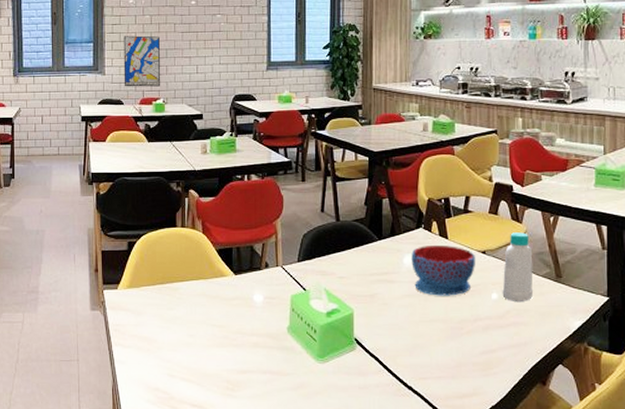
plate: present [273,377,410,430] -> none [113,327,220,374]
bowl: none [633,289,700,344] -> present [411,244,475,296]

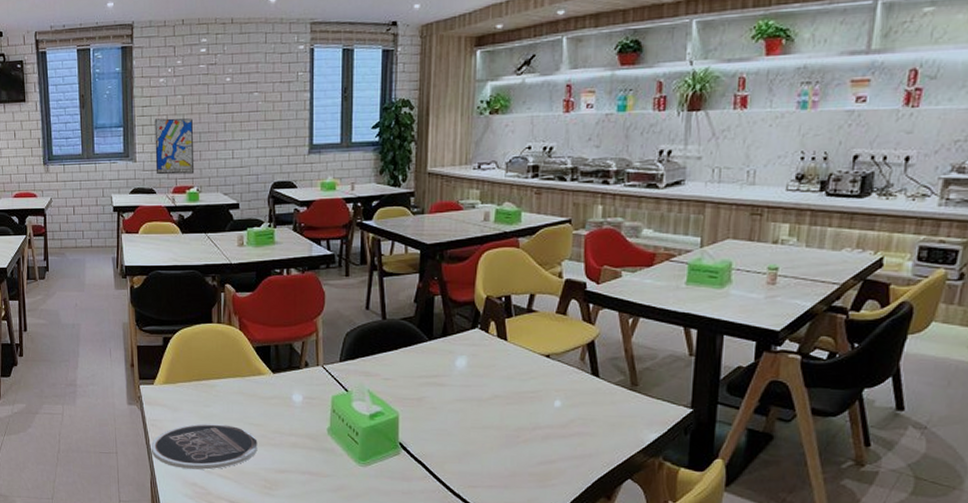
plate: none [113,327,220,374] -> present [151,423,258,470]
bowl: present [411,244,475,296] -> none [464,346,537,402]
bottle: present [502,232,534,301] -> none [566,335,606,410]

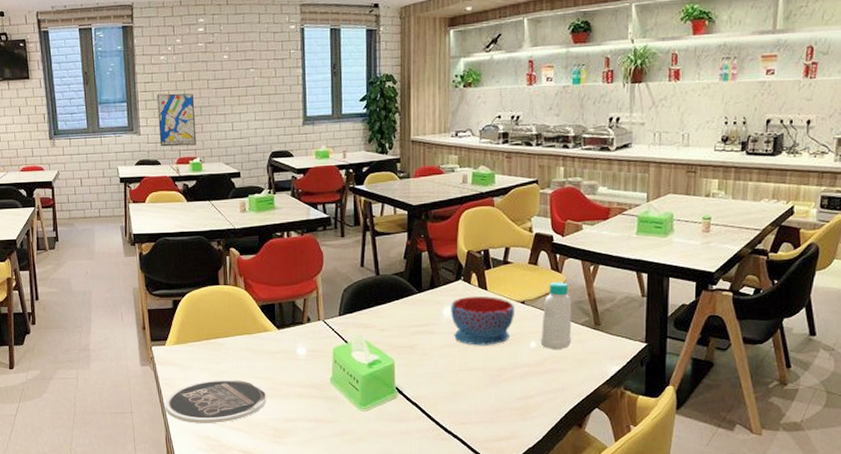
bowl: none [464,346,537,402] -> present [451,296,514,346]
bottle: none [566,335,606,410] -> present [541,282,572,349]

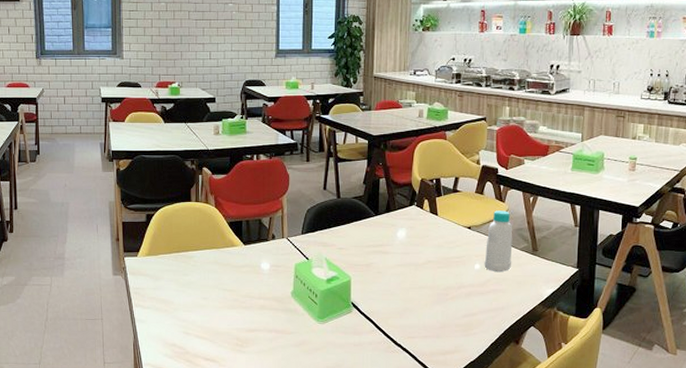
wall art: present [156,93,197,147] -> none [140,22,176,71]
plate: present [164,380,266,423] -> none [134,290,231,332]
bowl: present [451,296,514,346] -> none [404,220,461,266]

HOW TO COMPLETE THIS TASK: Please transcribe exactly the part of the records that opens with the line containing "bowl: present [411,244,475,296]" and closes with the line containing "bottle: none [566,335,606,410]", both ends included, and leave out the pictures.

SOLUTION FOR THIS TASK:
bowl: present [411,244,475,296] -> none [464,346,537,402]
bottle: present [502,232,534,301] -> none [566,335,606,410]

bowl: none [464,346,537,402] -> present [451,296,514,346]
bottle: none [566,335,606,410] -> present [541,282,572,349]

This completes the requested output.